Землю покрывали сумерки, и под летящими появлялись печально поблескивающие озерца и пропадали. Возникали лесные массивы, и тогда Маргарита снижалась нарочно, чтобы дышать запахом земляной смолистой весны, и конь ее, хрипя, шел, чуть не задевая копытами растрепанные страшные загадочные сосны.
   Небо густело синью с каждым мгновением, но где-то в безумной дали пылал край земли, и туда держали путь всадники.
   Они нарочно избрали маршрут так, что никакие ни строения, ни огни не тревожили их. Они были лицом к лицу с ночью и землей. Их не беспокоили никакие звуки, кроме ровного гудения ветра, да еще, когда они мелькали над весенними стоячими водами, лягушки провожали их громовыми концертами, и в рощах загорались светляки.
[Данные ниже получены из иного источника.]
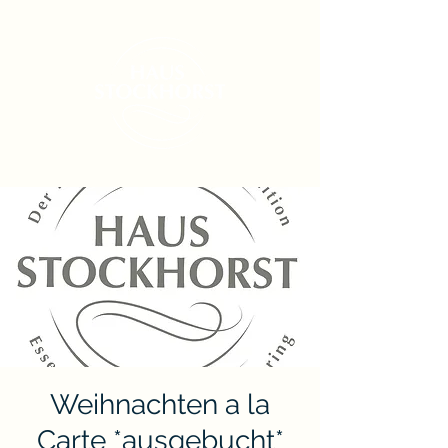
Weihnachten a la
Carte *ausgebucht*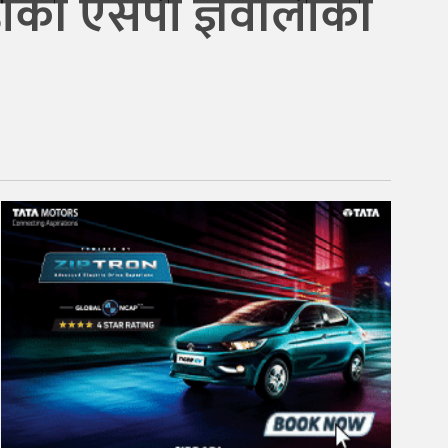
हीका एसपी ज्ञवालीको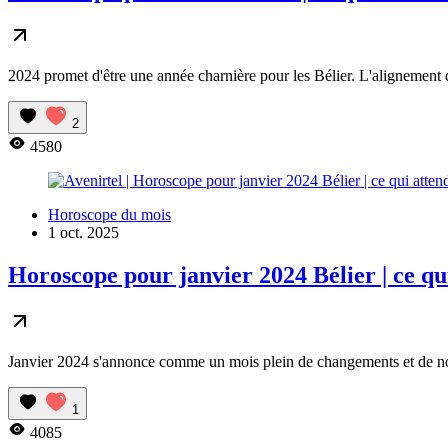
2024 promet d'être une année charnière pour les Bélier. L'alignement de
2
4580
Horoscope du mois
1 oct. 2025
Horoscope pour janvier 2024 Bélier | ce qui
Janvier 2024 s'annonce comme un mois plein de changements et de nouv
1
4085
   Все шестеро летели в молчании, и поэт ни о чем не хотел думать, закрыв глаза и упиваясь полетом.
   Но когда сумерки сменились ночью и на небе сбоку повис тихо светящийся шар луны, когда беленькие звезды проступили в густой сини, Воланд поднял руку, и черный раструб перчатки мелькнул в воздухе и показался чугунным. По этому мановению руки кавалькада взяла в сторону.
   Воланд поднимался все выше и выше, за ним послушно шла кавалькада. Теперь под ногами далеко внизу то и дело из тьмы выходили целые площади света, плыли в разных направлениях огни.
   Воланд вдруг круто осадил коня в воздухе и повернулся к поэту.
   — Вам, быть может, интересно видеть это?
   Он указал вниз, где миллионы огней, дрожа, пылали.
   Поэт отозвался:
   — Да, пожалуйста. Я никогда ничего не видел. Я провел сбою жизнь заключенным. Я слеп и нищ[70].
   Воланд усмехнулся и рухнул вниз. За ним со свистом, развевая гривы коней, опустилась свита.
   Огни пропали, сменились тьмой, посвежело, и гул донесся снизу. Поэт вздрогнул от страха, увидев под собою черные волны, которые ходили и качались. Он крепче сжал жесткую гриву, ему показалось, что бездна всосет его и сомкнётся над ним вода. Он слабо крикнул, когда бесстрашная и озорная Маргарита, крикнув, как птица, погрузилась в волну. Но она выскочила благополучно, и видно было, как в полутьме черные потоки сбегают с храпящего коня.
   На море возник вдруг целый куст праздничных огней. Они двигались. Всадники уклонились от встречи, и перед ними возникли вначале темные горы с одинокими огоньками, а потом близко развернулись, сияя в свете электричества, обрывы, террасы, крыши и пальмы. Ветер с берега донес до них теплое дыхание апельсинов, роз и чуть слышную бензиновую гарь.
   Воланд пошел низко, так что поэт мог хорошо рассмотреть все, что делалось внизу. Но, к сожалению, летели быстро, делая петли, и жадно глядящий поэт получил такое представление, что под ним только укатанные намасленные дороги, по которым вереницей, тихо шурша, текли лакированные каретки, и фары их во все стороны бросали свет. Повсюду горели фонари, тихо шевелились пальмы, белоснежные здания источали назойливую музыку.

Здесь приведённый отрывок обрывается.